Era il 30 marzo 2011. Berlusconi, giunto a Lampedusa, rassicurava gli abitanti sulla situazione immigrati nell’isola. E come al solito, non aveva perso tempo per mostrare buona parte del suo repertorio di balle spaziali, questa volta ad insulam:

  • “in 48-60 ore, gli immigranti andranno via da Lampedusa”;
  • “apriremo un casinò e un campo da golf”;
  • “abbiamo dato incarico a Rai e Mediaset di fare servizi che attirino gli italiani (a Lampedusa)”;
  • “verranno stanziati fondi straordinari per Lampedusa”;
  • “una moratoria fiscale”;
  • “la richiesta all’Unione Europea che l’isola sia zona franca”;
  • “candidiamo Lampedusa al Nobel per la pace”.

E per ultima, perla delle perle: “Mi sono, ieri mattina, domandato: ma incontrando i lampedusani, come posso dargli io la sicurezza che tutti i piani che annuncerò saranno davvero trasformati in realizzazioni concrete? Mi sono detto DEVO DIVENTARE LAMPEDUSANO ANCH’IO! Mi sono attaccato ad internet, ho scovato una casa bellissima di fronte a Cala Francese, si chiama Due Palme… e l’ho comperata! Quindi, adesso, avete, nel governo un interlocutore assolutamente interessato”.

Accanto, Raffaele Lombardo che, come al solito, è presente solo fisicamente (lo sguardo è totalmente assente) e che sbadiglia durante il discorso del premier; il sindaco De Rubeis che si preoccupa che Berlusconi non cada dal muretto dal quale parla (un’altezza vertiginosa di qualche decina di centimetri) e una signora sconosciuta che annuisce per tutto il Berlusconi Show.
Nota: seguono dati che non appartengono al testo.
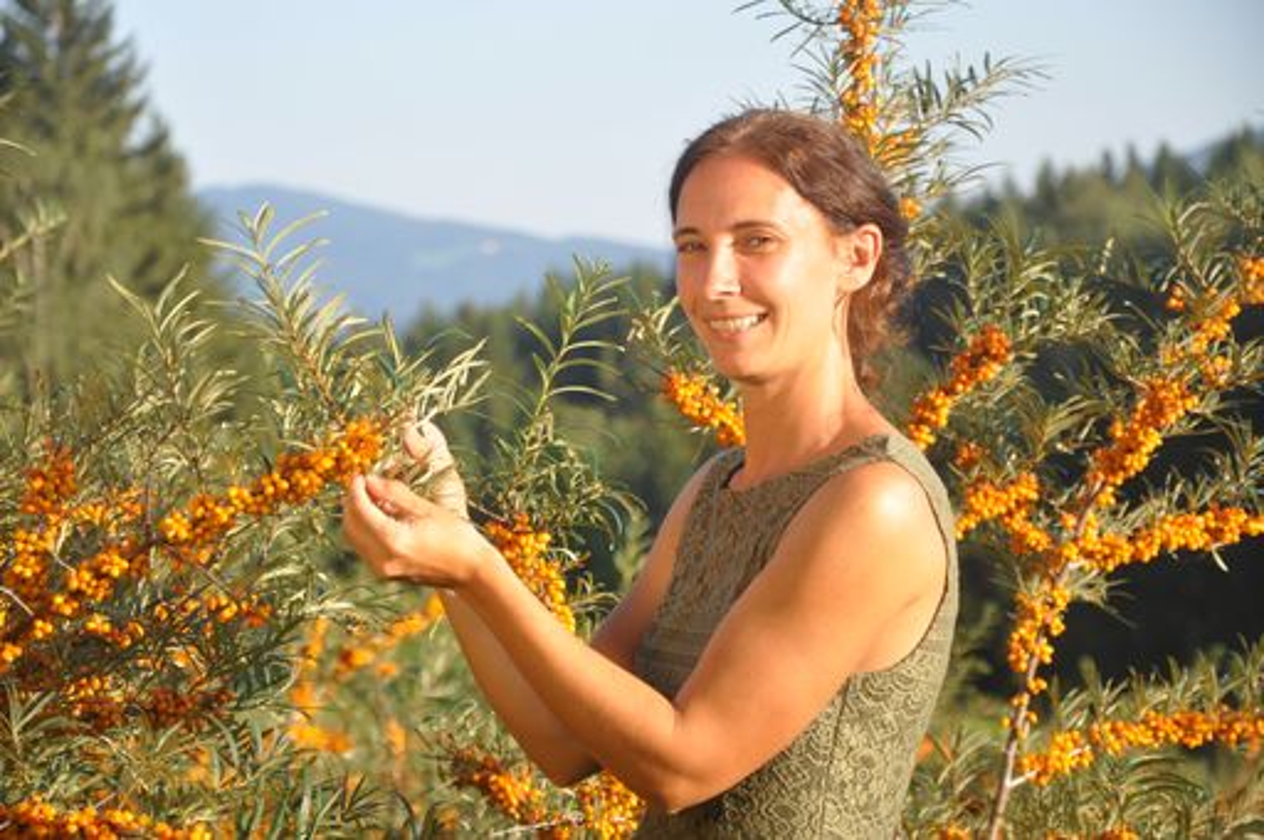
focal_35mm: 135
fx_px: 4734
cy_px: 420
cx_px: 632
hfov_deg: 15.2
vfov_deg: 10.1
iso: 200
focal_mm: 90
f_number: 7.1
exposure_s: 1/200
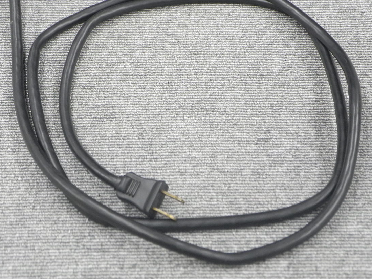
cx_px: 191
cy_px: 88
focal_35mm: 99
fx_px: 1064
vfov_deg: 14.9
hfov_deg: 19.8
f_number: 4
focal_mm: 14.5
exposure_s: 1/30
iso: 400
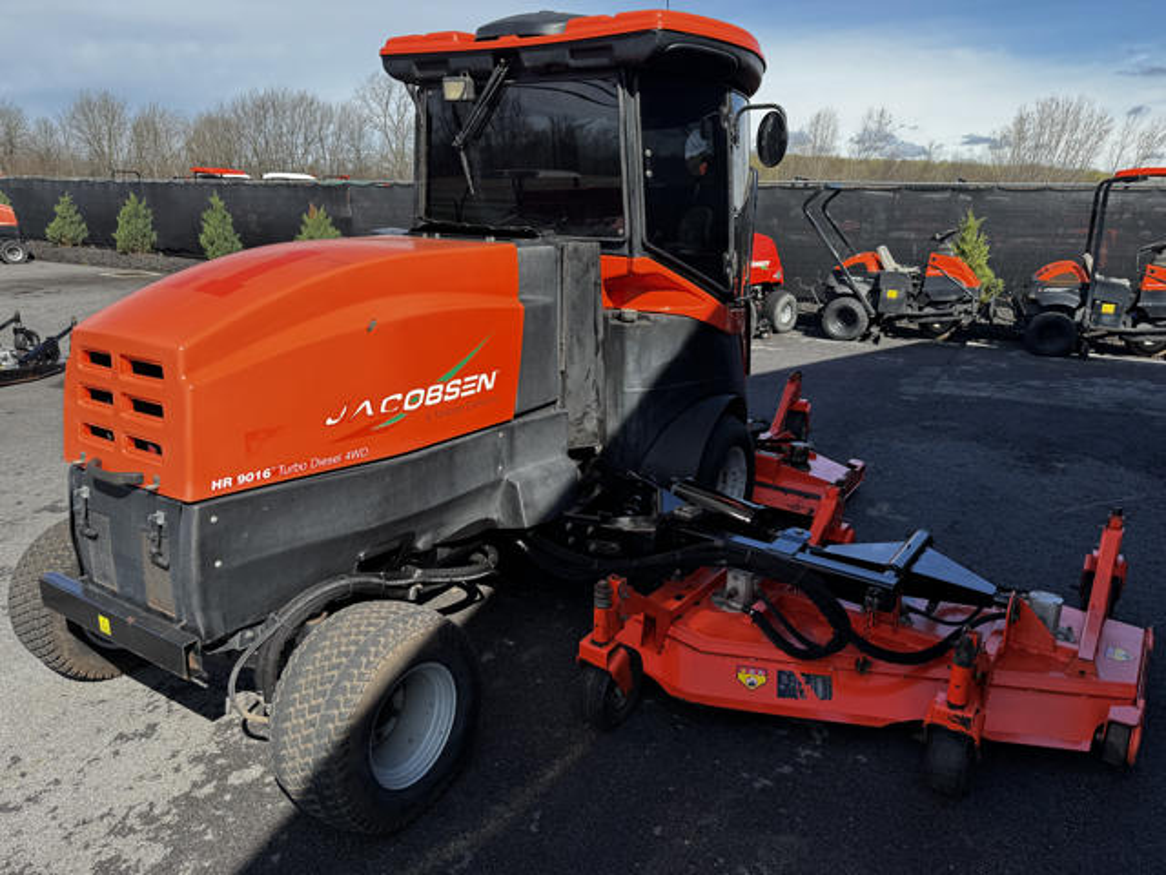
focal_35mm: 24
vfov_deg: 56.8
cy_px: 438
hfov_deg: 71.6
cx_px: 583
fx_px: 808
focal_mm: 6.76
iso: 80
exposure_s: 1/2604
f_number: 1.78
Inutile aggiungere che nessuna delle promesse di cui sopra sia stata mantenuta, salvo la prima e per poche ore (il tempo di un nuovo sbarco di disperati). Lombardo, ovviamente, nella sua sconfinata assenza di uomo politico, si limita a dire che Lampedusa è a rischio epidemia per poi sparire anche lui come un mal di testa dopo un analgesico.

Intanto gli immigrati continuano a sbarcare sull’isola durante questi sei mesi. E oggi, dopo l’incendio doloso che ha distrutto il centro di prima accoglienza, De Rubeis si sfoga dicendo di “essere ancora in attesa di potere parlare con Berlusconi e con il ministro Maroni per sapere cosa intendono fare”. E mentre è in attesa, il sindaco alza il tiro: davanti alle telecamere, non si rivolge più al Presidente del Consiglio ma direttamente a quello della Repubblica: “Napolitano parla tanto di Unità d’Italia? Bene, muova il culo”.

Berlusconi, Maroni e Napolitano? De Rubeis, visti i nomi e i personaggi, le do un consiglio: chi fa da sé fa per tre. E sicuramente di più di questi tre. Con rispetto parlando. Ma anche no.